TEXT:
________________________________________

You are given a matrix $A_{m \times (n+1)}$. You need to find $n$ integers $x_1,x_2,\cdots,x_n$ that satisfy the following conditions.

• For each $1 \leq i \leq n$, $x_i \in \{ 0, 1, 2 \}$
• For each $1 \leq i \leq m$, $\sum_{j=1}^n A_{i,j} \cdot x_j \equiv A_{i,n+1} \pmod 3$

If there are multiple possible solutions, output any of them.

Input

The first line contains two integers $n$ and $m$ ($1 \leq n,m \leq 2 \times 10^3$).

________________________________________

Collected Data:
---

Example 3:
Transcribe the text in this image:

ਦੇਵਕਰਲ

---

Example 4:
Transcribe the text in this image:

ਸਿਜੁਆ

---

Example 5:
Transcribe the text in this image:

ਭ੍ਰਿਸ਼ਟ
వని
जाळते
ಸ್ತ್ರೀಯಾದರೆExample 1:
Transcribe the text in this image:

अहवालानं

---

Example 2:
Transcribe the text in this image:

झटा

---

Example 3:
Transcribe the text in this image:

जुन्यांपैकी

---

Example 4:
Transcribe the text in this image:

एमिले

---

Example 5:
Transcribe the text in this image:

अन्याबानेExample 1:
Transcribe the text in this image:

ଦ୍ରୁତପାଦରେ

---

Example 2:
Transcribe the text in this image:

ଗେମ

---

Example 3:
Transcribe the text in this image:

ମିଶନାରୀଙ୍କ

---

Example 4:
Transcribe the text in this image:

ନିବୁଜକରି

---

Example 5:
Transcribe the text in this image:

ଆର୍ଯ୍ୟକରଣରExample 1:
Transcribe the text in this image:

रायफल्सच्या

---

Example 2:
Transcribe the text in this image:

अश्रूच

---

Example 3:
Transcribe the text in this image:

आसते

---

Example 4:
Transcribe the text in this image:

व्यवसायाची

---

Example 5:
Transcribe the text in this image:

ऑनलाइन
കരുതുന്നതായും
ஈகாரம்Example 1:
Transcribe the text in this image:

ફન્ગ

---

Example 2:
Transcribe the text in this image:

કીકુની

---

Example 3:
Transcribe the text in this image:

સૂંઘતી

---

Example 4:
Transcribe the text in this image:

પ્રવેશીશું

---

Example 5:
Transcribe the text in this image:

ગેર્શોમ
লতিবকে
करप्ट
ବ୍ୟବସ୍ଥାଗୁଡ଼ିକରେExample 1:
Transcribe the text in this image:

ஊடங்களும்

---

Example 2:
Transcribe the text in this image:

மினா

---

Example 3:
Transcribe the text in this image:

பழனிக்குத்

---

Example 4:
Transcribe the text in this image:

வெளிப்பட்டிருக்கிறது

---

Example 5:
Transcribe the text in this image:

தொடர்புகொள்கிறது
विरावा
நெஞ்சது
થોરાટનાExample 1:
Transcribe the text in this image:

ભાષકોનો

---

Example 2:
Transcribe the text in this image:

________________________________________

CHECK YOUR UNDERSTANDING:
- A) Translate this sentence from the problem statement on equations modulo 3 into Spanish: "If there are multiple possible solutions, output any of them."
- B) Resume the problem statement on equations modulo 3 after its last sentence.
The entries were gathered from a separate source.

RESPONSES PER TASK:
- A) Si hay varias soluciones posibles, imprima cualquiera de ellas.

- B)
The next $m$ lines describes the matrix $A$:

• The $i$-th line of these lines contains $n+1$ numbers $A_{i,1}, A_{i,2}, \cdots, A_{i,n}, A_{i,n+1}$

Output

Output a single line contains $n$ integers $x_1,x_2,\cdots, x_n$. It is guaranteed that there's at least one valid solution.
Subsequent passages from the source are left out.